Record extracts START
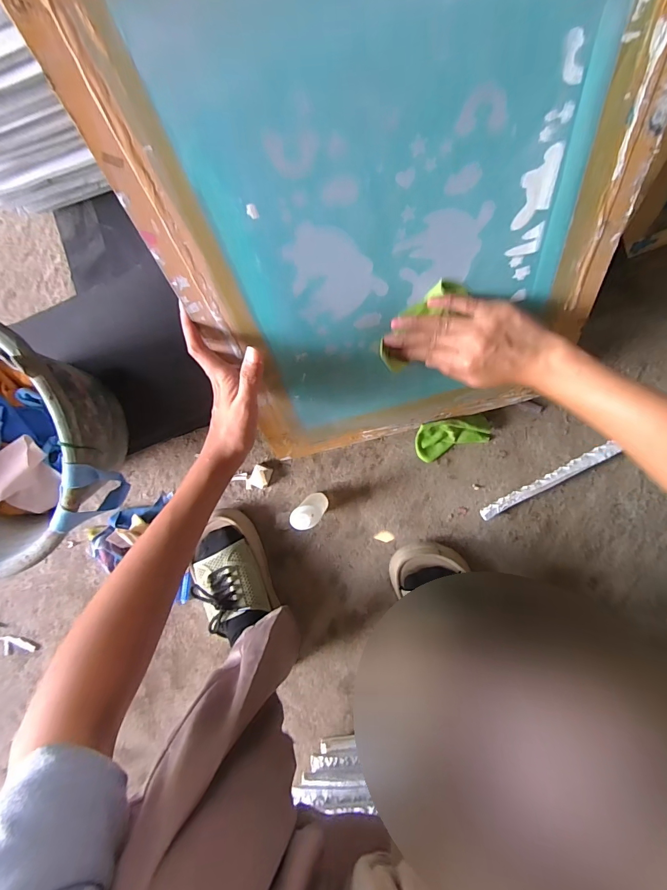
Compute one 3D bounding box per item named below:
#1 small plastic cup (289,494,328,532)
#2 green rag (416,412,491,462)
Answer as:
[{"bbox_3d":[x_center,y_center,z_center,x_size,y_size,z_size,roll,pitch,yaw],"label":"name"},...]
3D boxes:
[{"bbox_3d":[-0.030,0.086,0.519,0.035,0.094,0.037,0,94,4],"label":"small plastic cup"},{"bbox_3d":[0.163,-0.010,0.524,0.099,0.032,0.053,-11,93,5],"label":"green rag"}]

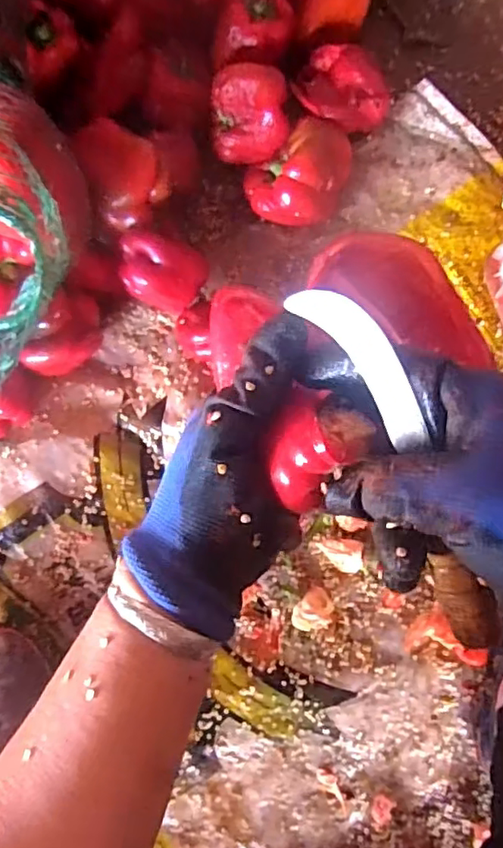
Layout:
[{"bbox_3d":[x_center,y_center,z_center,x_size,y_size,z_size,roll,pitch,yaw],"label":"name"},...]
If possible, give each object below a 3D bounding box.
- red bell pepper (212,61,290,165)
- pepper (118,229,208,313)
[{"bbox_3d":[-0.003,-0.295,0.582,0.071,0.059,0.065,3,85,7],"label":"red bell pepper"},{"bbox_3d":[-0.088,-0.145,0.600,0.077,0.070,0.061,16,87,8],"label":"pepper"}]

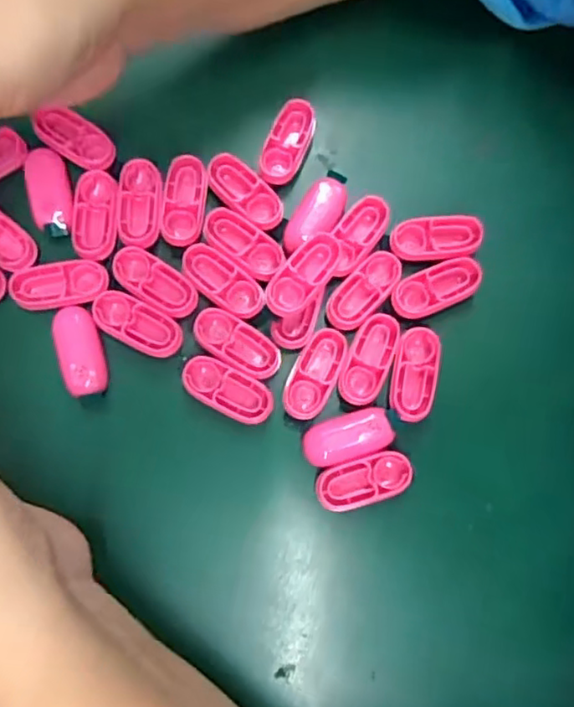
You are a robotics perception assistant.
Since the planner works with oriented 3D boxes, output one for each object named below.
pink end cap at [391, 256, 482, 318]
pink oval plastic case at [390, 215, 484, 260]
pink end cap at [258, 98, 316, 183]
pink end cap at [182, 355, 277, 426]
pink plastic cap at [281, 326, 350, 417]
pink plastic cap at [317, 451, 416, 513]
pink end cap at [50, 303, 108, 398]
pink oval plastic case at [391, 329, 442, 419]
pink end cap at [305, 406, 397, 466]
[{"bbox_3d":[0.056,-0.025,0.235,0.035,0.004,0.015,-23,81,-5],"label":"pink end cap"},{"bbox_3d":[0.057,-0.044,0.237,0.034,0.004,0.016,-5,80,-2],"label":"pink oval plastic case"},{"bbox_3d":[0.000,-0.082,0.245,0.017,0.007,0.033,14,79,2],"label":"pink end cap"},{"bbox_3d":[-0.021,0.013,0.222,0.034,0.004,0.016,25,80,3],"label":"pink end cap"},{"bbox_3d":[0.011,0.007,0.225,0.016,0.004,0.034,27,80,4],"label":"pink plastic cap"},{"bbox_3d":[0.027,0.044,0.218,0.034,0.004,0.015,-16,80,-4],"label":"pink plastic cap"},{"bbox_3d":[-0.074,-0.001,0.222,0.015,0.004,0.032,-18,80,-4],"label":"pink end cap"},{"bbox_3d":[0.047,0.007,0.228,0.016,0.004,0.034,11,79,1],"label":"pink oval plastic case"},{"bbox_3d":[0.022,0.030,0.222,0.032,0.004,0.015,-17,80,-4],"label":"pink end cap"}]

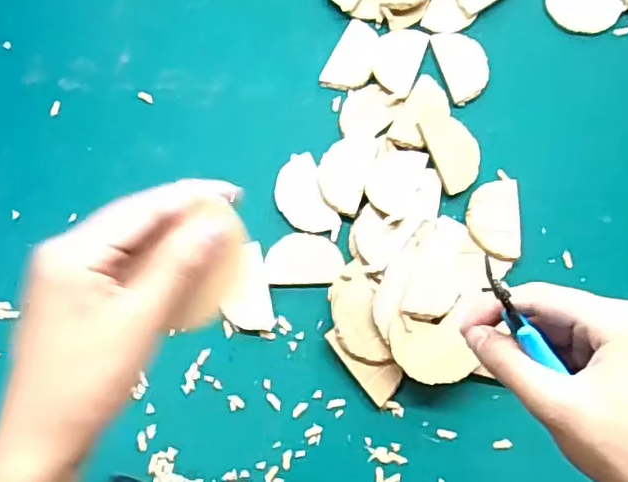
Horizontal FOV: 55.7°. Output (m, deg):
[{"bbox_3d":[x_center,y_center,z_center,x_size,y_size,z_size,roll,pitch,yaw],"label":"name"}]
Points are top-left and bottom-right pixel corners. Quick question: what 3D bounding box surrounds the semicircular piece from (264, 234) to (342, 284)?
[{"bbox_3d":[-0.008,0.015,0.495,0.063,0.004,0.043,0,77,1],"label":"semicircular piece"}]

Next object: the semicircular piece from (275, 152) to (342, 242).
[{"bbox_3d":[-0.008,-0.035,0.508,0.042,0.004,0.078,-23,77,-5],"label":"semicircular piece"}]

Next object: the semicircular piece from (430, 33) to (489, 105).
[{"bbox_3d":[0.135,-0.159,0.535,0.042,0.004,0.069,-15,77,-3],"label":"semicircular piece"}]

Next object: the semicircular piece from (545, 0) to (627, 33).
[{"bbox_3d":[0.247,-0.213,0.548,0.071,0.004,0.042,20,78,5],"label":"semicircular piece"}]

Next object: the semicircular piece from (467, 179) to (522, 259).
[{"bbox_3d":[0.152,-0.018,0.501,0.044,0.009,0.068,-3,77,0],"label":"semicircular piece"}]

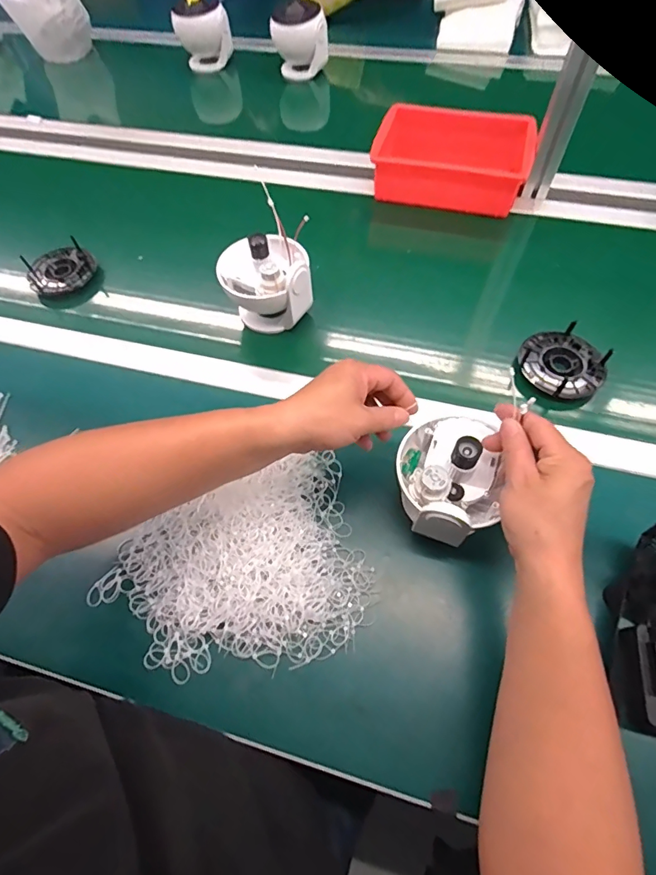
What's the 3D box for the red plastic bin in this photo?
[{"bbox_3d":[0.204,-0.458,0.729,0.237,0.085,0.164,13,62,10],"label":"red plastic bin"}]

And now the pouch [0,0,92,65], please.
[{"bbox_3d":[-0.647,-0.980,1.025,0.107,0.151,0.165,35,68,21],"label":"pouch"}]

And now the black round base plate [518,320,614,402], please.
[{"bbox_3d":[0.293,-0.095,0.541,0.092,0.025,0.099,-1,60,2],"label":"black round base plate"}]

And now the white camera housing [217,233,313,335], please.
[{"bbox_3d":[-0.082,-0.207,0.587,0.110,0.117,0.097,-13,60,-4],"label":"white camera housing"}]

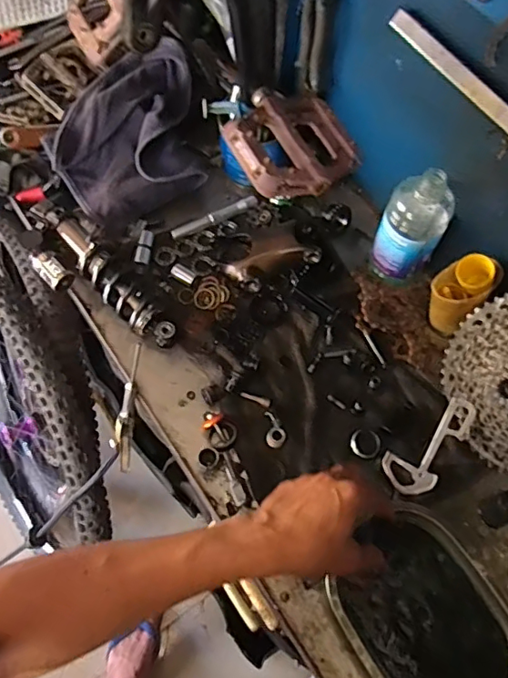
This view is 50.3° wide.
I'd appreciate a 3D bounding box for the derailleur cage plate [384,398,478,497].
[{"bbox_3d":[0.200,0.119,0.615,0.058,0.012,0.124,37,88,14],"label":"derailleur cage plate"}]

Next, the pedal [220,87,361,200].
[{"bbox_3d":[0.031,-0.174,0.477,0.109,0.028,0.107,-28,68,-16],"label":"pedal"}]

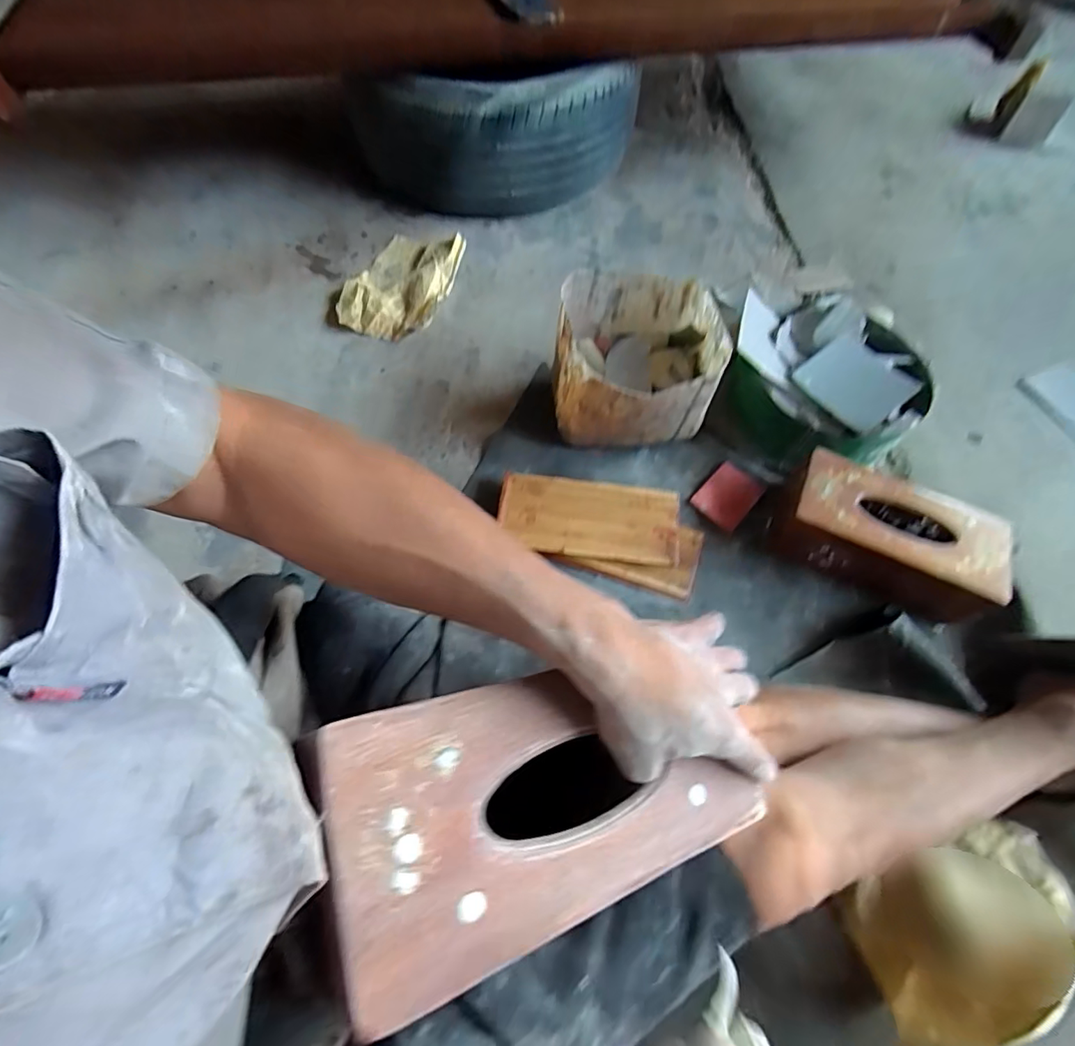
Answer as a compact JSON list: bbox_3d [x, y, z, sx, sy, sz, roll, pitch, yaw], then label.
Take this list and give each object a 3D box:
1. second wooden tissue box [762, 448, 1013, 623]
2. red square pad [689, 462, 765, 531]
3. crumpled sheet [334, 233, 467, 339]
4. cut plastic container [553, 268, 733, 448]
[{"bbox_3d":[0.465,0.021,0.710,0.267,0.097,0.144,26,67,13],"label":"second wooden tissue box"},{"bbox_3d":[0.283,-0.042,0.778,0.074,0.012,0.099,38,70,17],"label":"red square pad"},{"bbox_3d":[-0.252,-0.441,0.962,0.180,0.033,0.246,14,65,7],"label":"crumpled sheet"},{"bbox_3d":[0.140,-0.228,0.775,0.222,0.174,0.209,2,64,0],"label":"cut plastic container"}]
Record extracts END
§ **Task description**: Retype every entry exactly as written. Leave the pictures out.

§ **Solution to this problem**:
Compute one 3D bounding box per item named below:
#1 small plastic cup (289,494,328,532)
#2 green rag (416,412,491,462)
Answer as:
[{"bbox_3d":[x_center,y_center,z_center,x_size,y_size,z_size,roll,pitch,yaw],"label":"name"},...]
3D boxes:
[{"bbox_3d":[-0.030,0.086,0.519,0.035,0.094,0.037,0,94,4],"label":"small plastic cup"},{"bbox_3d":[0.163,-0.010,0.524,0.099,0.032,0.053,-11,93,5],"label":"green rag"}]

Layout:
[{"bbox_3d":[x_center,y_center,z_center,x_size,y_size,z_size,roll,pitch,yaw],"label":"name"},...]
If possible, give each object below a 3D bounding box.
- red bell pepper (212,61,290,165)
- pepper (118,229,208,313)
[{"bbox_3d":[-0.003,-0.295,0.582,0.071,0.059,0.065,3,85,7],"label":"red bell pepper"},{"bbox_3d":[-0.088,-0.145,0.600,0.077,0.070,0.061,16,87,8],"label":"pepper"}]

You are a robotics perception assistant.
Since the planner works with oriented 3D boxes, output one for each object named below.
pink end cap at [391, 256, 482, 318]
pink oval plastic case at [390, 215, 484, 260]
pink end cap at [258, 98, 316, 183]
pink end cap at [182, 355, 277, 426]
pink plastic cap at [281, 326, 350, 417]
pink plastic cap at [317, 451, 416, 513]
pink end cap at [50, 303, 108, 398]
pink oval plastic case at [391, 329, 442, 419]
pink end cap at [305, 406, 397, 466]
[{"bbox_3d":[0.056,-0.025,0.235,0.035,0.004,0.015,-23,81,-5],"label":"pink end cap"},{"bbox_3d":[0.057,-0.044,0.237,0.034,0.004,0.016,-5,80,-2],"label":"pink oval plastic case"},{"bbox_3d":[0.000,-0.082,0.245,0.017,0.007,0.033,14,79,2],"label":"pink end cap"},{"bbox_3d":[-0.021,0.013,0.222,0.034,0.004,0.016,25,80,3],"label":"pink end cap"},{"bbox_3d":[0.011,0.007,0.225,0.016,0.004,0.034,27,80,4],"label":"pink plastic cap"},{"bbox_3d":[0.027,0.044,0.218,0.034,0.004,0.015,-16,80,-4],"label":"pink plastic cap"},{"bbox_3d":[-0.074,-0.001,0.222,0.015,0.004,0.032,-18,80,-4],"label":"pink end cap"},{"bbox_3d":[0.047,0.007,0.228,0.016,0.004,0.034,11,79,1],"label":"pink oval plastic case"},{"bbox_3d":[0.022,0.030,0.222,0.032,0.004,0.015,-17,80,-4],"label":"pink end cap"}]

Horizontal FOV: 55.7°. Output (m, deg):
[{"bbox_3d":[x_center,y_center,z_center,x_size,y_size,z_size,roll,pitch,yaw],"label":"name"}]
Points are top-left and bottom-right pixel corners. Quick question: what 3D bounding box surrounds the semicircular piece from (264, 234) to (342, 284)?
[{"bbox_3d":[-0.008,0.015,0.495,0.063,0.004,0.043,0,77,1],"label":"semicircular piece"}]

Next object: the semicircular piece from (275, 152) to (342, 242).
[{"bbox_3d":[-0.008,-0.035,0.508,0.042,0.004,0.078,-23,77,-5],"label":"semicircular piece"}]

Next object: the semicircular piece from (430, 33) to (489, 105).
[{"bbox_3d":[0.135,-0.159,0.535,0.042,0.004,0.069,-15,77,-3],"label":"semicircular piece"}]

Next object: the semicircular piece from (545, 0) to (627, 33).
[{"bbox_3d":[0.247,-0.213,0.548,0.071,0.004,0.042,20,78,5],"label":"semicircular piece"}]

Next object: the semicircular piece from (467, 179) to (522, 259).
[{"bbox_3d":[0.152,-0.018,0.501,0.044,0.009,0.068,-3,77,0],"label":"semicircular piece"}]

What's the 3D box for the red plastic bin in this photo?
[{"bbox_3d":[0.204,-0.458,0.729,0.237,0.085,0.164,13,62,10],"label":"red plastic bin"}]

And now the pouch [0,0,92,65], please.
[{"bbox_3d":[-0.647,-0.980,1.025,0.107,0.151,0.165,35,68,21],"label":"pouch"}]

And now the black round base plate [518,320,614,402], please.
[{"bbox_3d":[0.293,-0.095,0.541,0.092,0.025,0.099,-1,60,2],"label":"black round base plate"}]

And now the white camera housing [217,233,313,335], please.
[{"bbox_3d":[-0.082,-0.207,0.587,0.110,0.117,0.097,-13,60,-4],"label":"white camera housing"}]

This view is 50.3° wide.
I'd appreciate a 3D bounding box for the derailleur cage plate [384,398,478,497].
[{"bbox_3d":[0.200,0.119,0.615,0.058,0.012,0.124,37,88,14],"label":"derailleur cage plate"}]

Next, the pedal [220,87,361,200].
[{"bbox_3d":[0.031,-0.174,0.477,0.109,0.028,0.107,-28,68,-16],"label":"pedal"}]

Answer as a compact JSON list: bbox_3d [x, y, z, sx, sy, sz, roll, pitch, yaw], then label.
Take this list and give each object a 3D box:
1. second wooden tissue box [762, 448, 1013, 623]
2. red square pad [689, 462, 765, 531]
3. crumpled sheet [334, 233, 467, 339]
4. cut plastic container [553, 268, 733, 448]
[{"bbox_3d":[0.465,0.021,0.710,0.267,0.097,0.144,26,67,13],"label":"second wooden tissue box"},{"bbox_3d":[0.283,-0.042,0.778,0.074,0.012,0.099,38,70,17],"label":"red square pad"},{"bbox_3d":[-0.252,-0.441,0.962,0.180,0.033,0.246,14,65,7],"label":"crumpled sheet"},{"bbox_3d":[0.140,-0.228,0.775,0.222,0.174,0.209,2,64,0],"label":"cut plastic container"}]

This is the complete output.